=== Given data ===
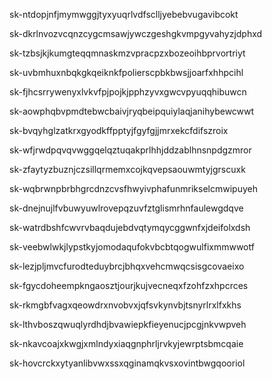 sk-ntdopjnfjmymwggjtyxyuqrlvdfsclljyebebvugavibcokt

sk-dkrlnvozvcqnzcygcmsawjywczgeshgkvmpgyvahyzjdphxd

sk-tzbsjkjkumgteqqmnaskmzvpracpzxbozeoihbprvortriyt

sk-uvbmhuxnbqkgkqeiknkfpolierscpbkbwsjjoarfxhhpcihl

sk-fjhcsrrywenyxlvkvfpjpojkjpphzyvxgwcvpyuqqhibuwcn

sk-aowphqbvpmdtebwcbaivjryqbeipquiylaqjanihybewcwwt

sk-bvqyhglzatkrxgyodkffpptyjfgyfgjjmrxekcfdifszroix

sk-wfjrwdpqvqvwggqelqztuqakprlhhjddzablhnsnpdgzmror

sk-zfaytyzbuznjczsillqrmemxcojkqvepsaouwmtyjgrscuxk

sk-wqbrwnpbrbhgrcdnzcvsfhwyivphafunmrikselcmwipuyeh

sk-dnejnujlfvbuwyuwlrovepqzuvfztglismrhnfaulewgdqve

sk-watrdbshfcwvrvbaqdujebdvqtymqycggwnfxjdeifolxdsh

sk-veebwlwkjlypstkyjomodaqufokvbcbtqogwulfixmmwwotf

sk-lezjpljmvcfurodteduybrcjbhqxvehcmwqcsisgcovaeixo

sk-fgycdoheempkngaosztjourjkujvecneqxfzohfzxhpcrces

sk-rkmgbfvagxqeowdrxnvobvxjqfsvkynvbjtsnyrlrxlfxkhs

sk-lthvboszqwuqlyrdhdjbvawiepkfieyenucjpcgjnkvwpveh

sk-nkavcoajxkwgjxmlndyxiaqgnphrljrvkyjewrptsbmcqaie

sk-hovcrckxytyanlibvwxssxqginamqkvsxovintbwgqooriol





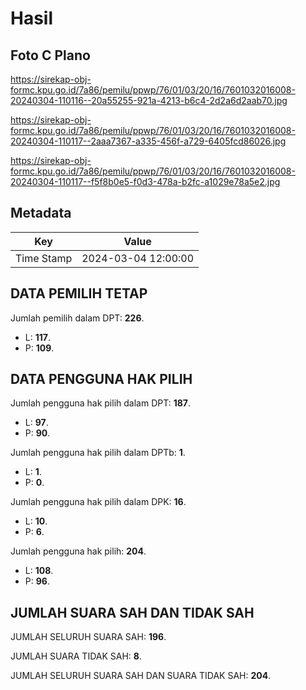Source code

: # Hasil

## Foto C Plano

https://sirekap-obj-formc.kpu.go.id/7a86/pemilu/ppwp/76/01/03/20/16/7601032016008-20240304-110116--20a55255-921a-4213-b6c4-2d2a6d2aab70.jpg

https://sirekap-obj-formc.kpu.go.id/7a86/pemilu/ppwp/76/01/03/20/16/7601032016008-20240304-110117--2aaa7367-a335-456f-a729-6405fcd86026.jpg

https://sirekap-obj-formc.kpu.go.id/7a86/pemilu/ppwp/76/01/03/20/16/7601032016008-20240304-110117--f5f8b0e5-f0d3-478a-b2fc-a1029e78a5e2.jpg


## Metadata

| Key        | Value               |
| ---------- | ------------------- |
| Time Stamp | 2024-03-04 12:00:00 |


## DATA PEMILIH TETAP

Jumlah pemilih dalam DPT: **226**.
 * L: **117**.
 * P: **109**.

## DATA PENGGUNA HAK PILIH

Jumlah pengguna hak pilih dalam DPT: **187**.
 * L: **97**.
 * P: **90**.

Jumlah pengguna hak pilih dalam DPTb: **1**.
 * L: **1**.
 * P: **0**.

Jumlah pengguna hak pilih dalam DPK: **16**.
 * L: **10**.
 * P: **6**.

Jumlah pengguna hak pilih: **204**.
 * L: **108**.
 * P: **96**.

## JUMLAH SUARA SAH DAN TIDAK SAH

JUMLAH SELURUH SUARA SAH: **196**.

JUMLAH SUARA TIDAK SAH: **8**.

JUMLAH SELURUH SUARA SAH DAN SUARA TIDAK SAH: **204**.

=== Exercise description ===
Only these lines belong in the answer: the first line of the listing above through the line holding "## DATA PEMILIH TETAP", printed exactly and without pictures.

=== Exercise output ===
 sk-ntdopjnfjmymwggjtyxyuqrlvdfsclljyebebvugavibcokt

sk-dkrlnvozvcqnzcygcmsawjywczgeshgkvmpgyvahyzjdphxd

sk-tzbsjkjkumgteqqmnaskmzvpracpzxbozeoihbprvortriyt

sk-uvbmhuxnbqkgkqeiknkfpolierscpbkbwsjjoarfxhhpcihl

sk-fjhcsrrywenyxlvkvfpjpojkjpphzyvxgwcvpyuqqhibuwcn

sk-aowphqbvpmdtebwcbaivjryqbeipquiylaqjanihybewcwwt

sk-bvqyhglzatkrxgyodkffpptyjfgyfgjjmrxekcfdifszroix

sk-wfjrwdpqvqvwggqelqztuqakprlhhjddzablhnsnpdgzmror

sk-zfaytyzbuznjczsillqrmemxcojkqvepsaouwmtyjgrscuxk

sk-wqbrwnpbrbhgrcdnzcvsfhwyivphafunmrikselcmwipuyeh

sk-dnejnujlfvbuwyuwlrovepqzuvfztglismrhnfaulewgdqve

sk-watrdbshfcwvrvbaqdujebdvqtymqycggwnfxjdeifolxdsh

sk-veebwlwkjlypstkyjomodaqufokvbcbtqogwulfixmmwwotf

sk-lezjpljmvcfurodteduybrcjbhqxvehcmwqcsisgcovaeixo

sk-fgycdoheempkngaosztjourjkujvecneqxfzohfzxhpcrces

sk-rkmgbfvagxqeowdrxnvobvxjqfsvkynvbjtsnyrlrxlfxkhs

sk-lthvboszqwuqlyrdhdjbvawiepkfieyenucjpcgjnkvwpveh

sk-nkavcoajxkwgjxmlndyxiaqgnphrljrvkyjewrptsbmcqaie

sk-hovcrckxytyanlibvwxssxqginamqkvsxovintbwgqooriol





Source code

: # Hasil

## Foto C Plano

https://sirekap-obj-formc.kpu.go.id/7a86/pemilu/ppwp/76/01/03/20/16/7601032016008-20240304-110116--20a55255-921a-4213-b6c4-2d2a6d2aab70.jpg

https://sirekap-obj-formc.kpu.go.id/7a86/pemilu/ppwp/76/01/03/20/16/7601032016008-20240304-110117--2aaa7367-a335-456f-a729-6405fcd86026.jpg

https://sirekap-obj-formc.kpu.go.id/7a86/pemilu/ppwp/76/01/03/20/16/7601032016008-20240304-110117--f5f8b0e5-f0d3-478a-b2fc-a1029e78a5e2.jpg


## Metadata

| Key        | Value               |
| ---------- | ------------------- |
| Time Stamp | 2024-03-04 12:00:00 |


## DATA PEMILIH TETAP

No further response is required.